Edge filtering via Visual Activity Detection (VAD): two implementation options
To reduce cloud compute and bandwidth, Kian introduces VAD as a cheap front-end that decides whether a person is present before invoking full face recognition. He presents two approaches: a simple pixel-change heuristic vs training a small neural net.
Choosing what to build first: implement fast, learn from real data, then upgrade
Kian recommends starting with the simplest thing that can be deployed quickly (pixel-change VAD), then using observed failures to justify a more complex model. He stresses that many questions (wind, background motion, distance) are best answered empirically by deployment.
Frame quality selection: discovering hidden bottlenecks (blurry vs in-focus frames)
A concrete deployment insight: many frames of an approaching face are blurry, and choosing a handful of sharp frames can significantly boost recognition accuracy. This illustrates how system-level improvements emerge only after building and examining end-to-end behavior.

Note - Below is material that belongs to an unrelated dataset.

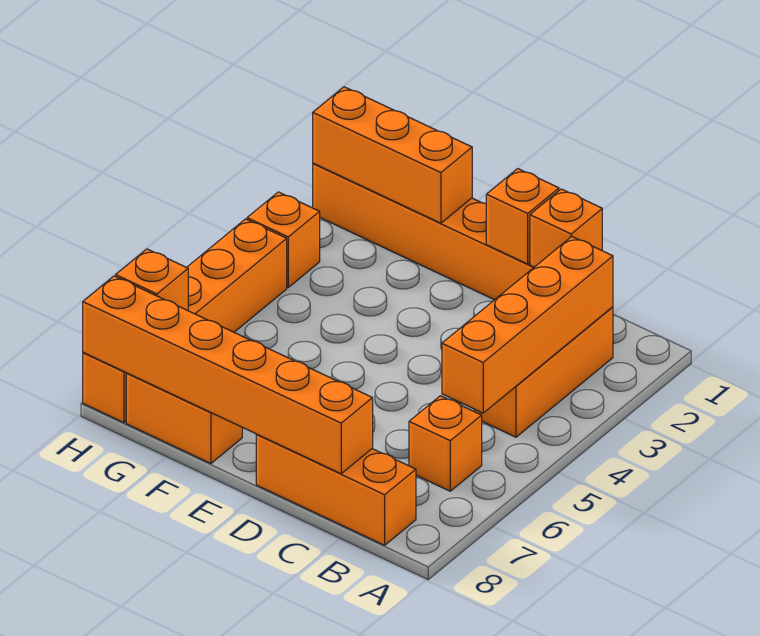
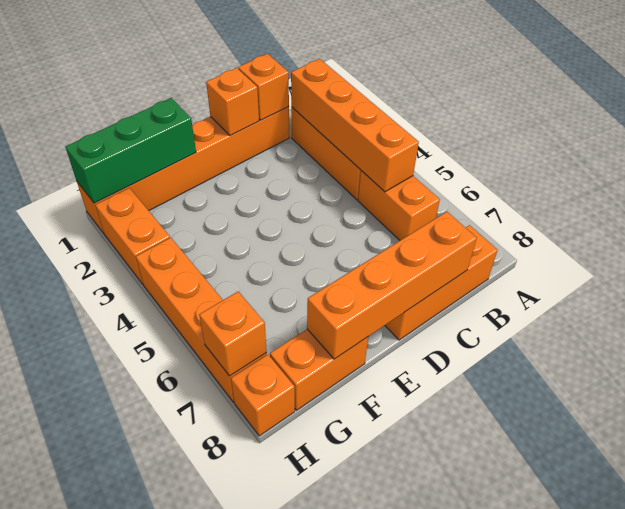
orange 1x1 brick [409,396,482,491] -> orange 1x2 brick [358,171,440,240]
orange 1x6 brick [83,276,373,474] -> orange 1x4 brick [307,212,477,359]
orange 1x3 brick [313,87,472,223] -> green 1x3 brick [65,98,196,203]
orange 1x1 brick [247,192,320,287] -> orange 1x2 brick [96,188,170,284]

Monitoring & maintenance: data drift, concept drift, and production accountability
After deployment, the world changes—seasons, locations, behavior—causing drift that breaks models that performed well on test sets. Kian argues engineers must own real-world performance, not just benchmark metrics, and build monitoring systems to detect and fix issues.
Operational dashboards and alarms: metrics, privacy, and iterating on what to monitor
Kian recommends collecting limited, permissioned data and building many dashboards early because it’s hard to know in advance which metrics will matter. Teams should brainstorm failure modes, track a wide set of signals, then prune to the most useful and add alerting thresholds.